• [PROBLEM TO SOLVE]: Starting with the line that contains "middle tip: (580, 314)" and stopping after the line that contains "index tip: (576, 284)", copy the entries below exactly. Include nothing else.

• [RECORD EXCERPTS]:
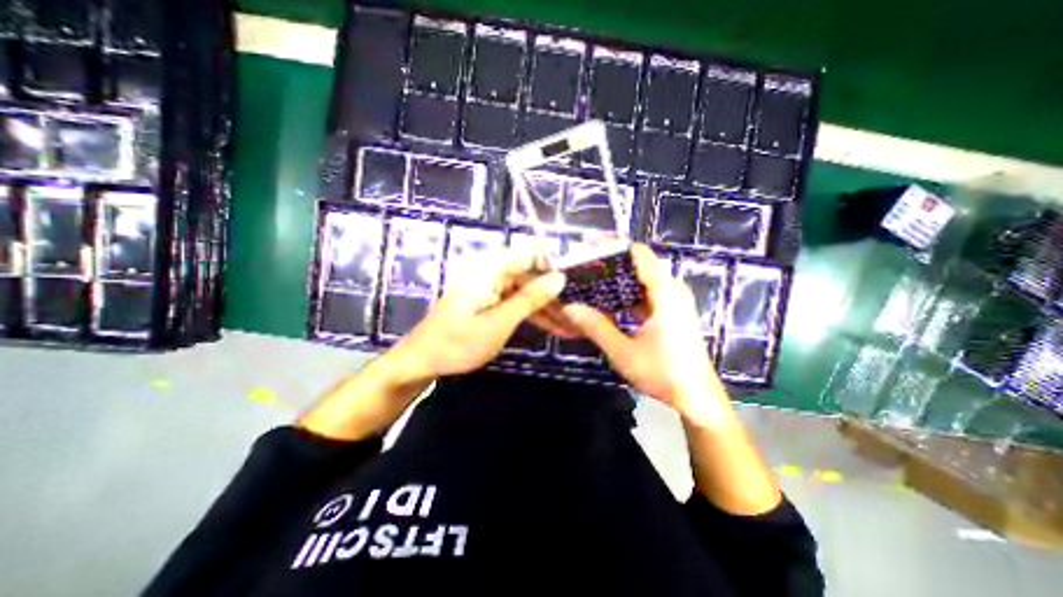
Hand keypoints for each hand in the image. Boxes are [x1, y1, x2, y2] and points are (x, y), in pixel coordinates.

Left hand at [388, 248, 569, 382]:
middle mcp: (492, 270)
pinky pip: (517, 301)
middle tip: (580, 314)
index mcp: (490, 267)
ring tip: (573, 326)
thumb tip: (560, 277)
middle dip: (556, 294)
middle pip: (532, 274)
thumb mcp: (499, 322)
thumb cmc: (458, 343)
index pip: (531, 252)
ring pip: (528, 290)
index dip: (555, 265)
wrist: (423, 360)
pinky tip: (554, 327)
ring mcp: (491, 286)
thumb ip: (530, 298)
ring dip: (548, 308)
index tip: (576, 284)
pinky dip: (533, 314)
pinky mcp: (491, 299)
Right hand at [560, 242, 726, 415]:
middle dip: (610, 264)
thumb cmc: (663, 374)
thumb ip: (596, 327)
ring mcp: (672, 300)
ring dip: (616, 279)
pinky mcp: (670, 311)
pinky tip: (606, 301)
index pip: (639, 254)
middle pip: (638, 264)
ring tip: (589, 281)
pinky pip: (644, 293)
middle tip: (582, 268)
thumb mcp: (623, 352)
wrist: (696, 397)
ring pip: (640, 279)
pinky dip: (625, 294)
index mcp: (665, 293)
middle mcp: (671, 290)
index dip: (613, 247)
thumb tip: (569, 307)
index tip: (588, 248)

• [WRITTEN RESPONSE]:
middle tip: (580, 314)
index mcp: (490, 267)
ring tip: (573, 326)
thumb tip: (560, 277)
middle dip: (556, 294)
middle pip: (532, 274)
thumb mcp: (499, 322)
thumb cmc: (458, 343)
index pip: (531, 252)
ring pip: (528, 290)
index dip: (555, 265)
wrist: (423, 360)
pinky tip: (554, 327)
ring mcp: (491, 286)
thumb ip: (530, 298)
ring dip: (548, 308)
index tip: (576, 284)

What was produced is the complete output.